Your holiday marketing campaign can be as simple as running a giveaway. These ask people to enter their information in return for an entry to your competition.
Although just a few people will win, you’ve collected the emails of everyone interested in your product. This allows you to collect tons of lead data over the holiday season that might turn into loyal customers later in the year.
We did this last Christmas by giving away 100 million free SMS and 1 billion free emails. It gave new customers an incentive to sign up and was a shareable piece of content.
3. Etsy’s Christmas gift guide
Another example that proves holiday marketing doesn’t have to be extravagant comes from Etsy.
Research shows that two out of every three people struggle to buy gifts for others.
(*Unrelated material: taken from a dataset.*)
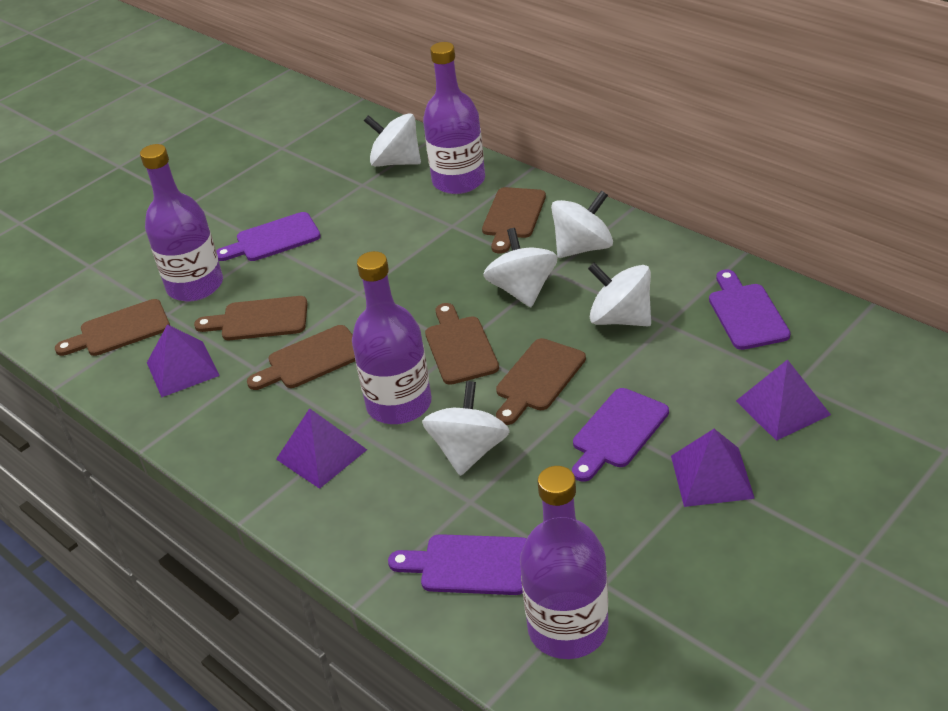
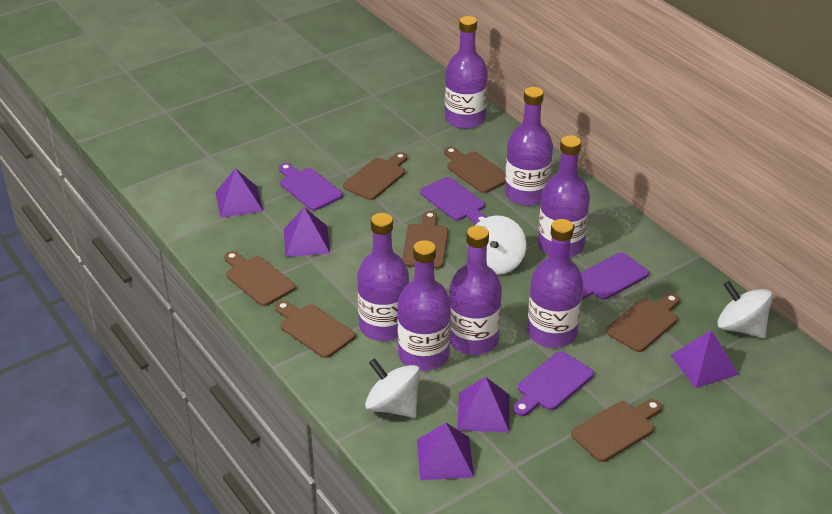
brown cutting board: 6 -> 7
purple bottle: 4 -> 7
purple pyramid: 4 -> 5
white spinning top: 5 -> 3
Some 38% struggle because the person already has everything, and 19% said the recipient is too fussy.
Etsy solved this problem for their potential customers by publishing a Christmas Gift Guide on their website. It asked visitors to select who they’re buying for and recommended a bunch of personalized product ideas.
The goal? To help people choose gifts for their loved ones. (Even those who already have everything.)
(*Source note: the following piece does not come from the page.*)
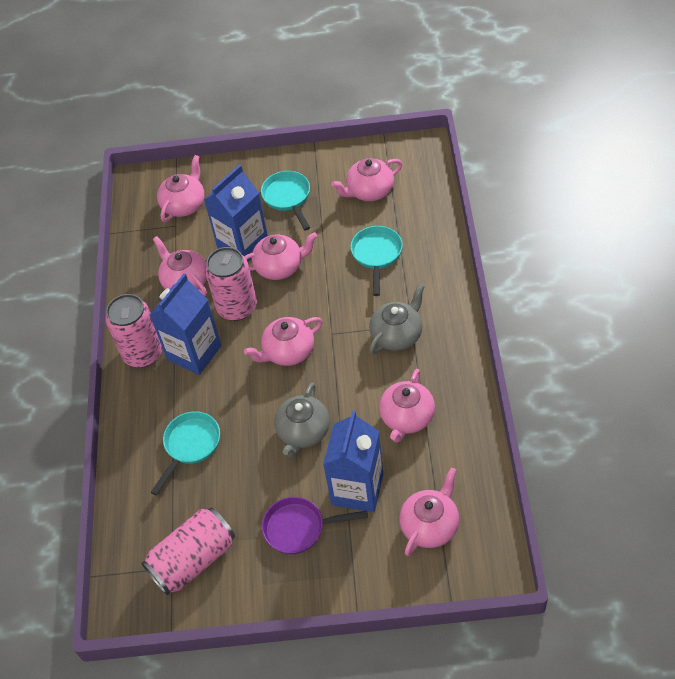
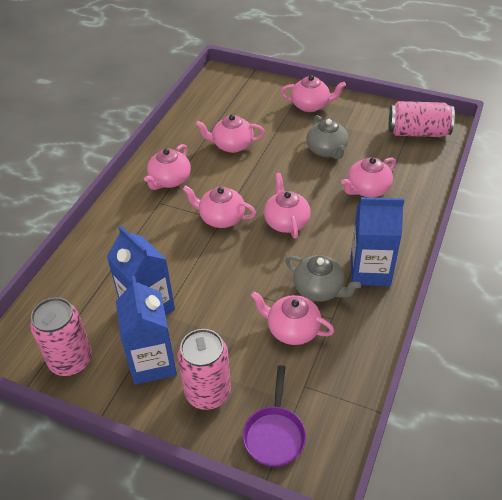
turquoise pan: 3 -> 0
4. LinkedIn’s Happy Mother’s Day tweet
If you’re working with a small budget, holiday marketing campaigns can feel overwhelming.
You need to splash the cash to reach your target audience around a big event, right? After all, you’re competing with huge brands that can push their name all over the internet during the holiday season.
This tweet from LinkedIn proves that you can still jump onto other holidays without having to splash the cash on it. They simply posted a tweet on Mother’s Day, asking their followers to share what their mom has taught them.
As you can see, holiday marketing campaigns don’t have to be complex. They can be anything from a simple thread of tweets, right the way through to a full-scale TV advertisement.
The most important thing to remember is that the planning of your holiday campaigns shouldn’t start the night before the big date. It takes time to plan out your ideas, design the creatives, and get sign-off.
It sounds like a lot of work for one small period, but remember: the holiday seasons are some of the biggest times for spending. Make sure you take advantage whilst you can.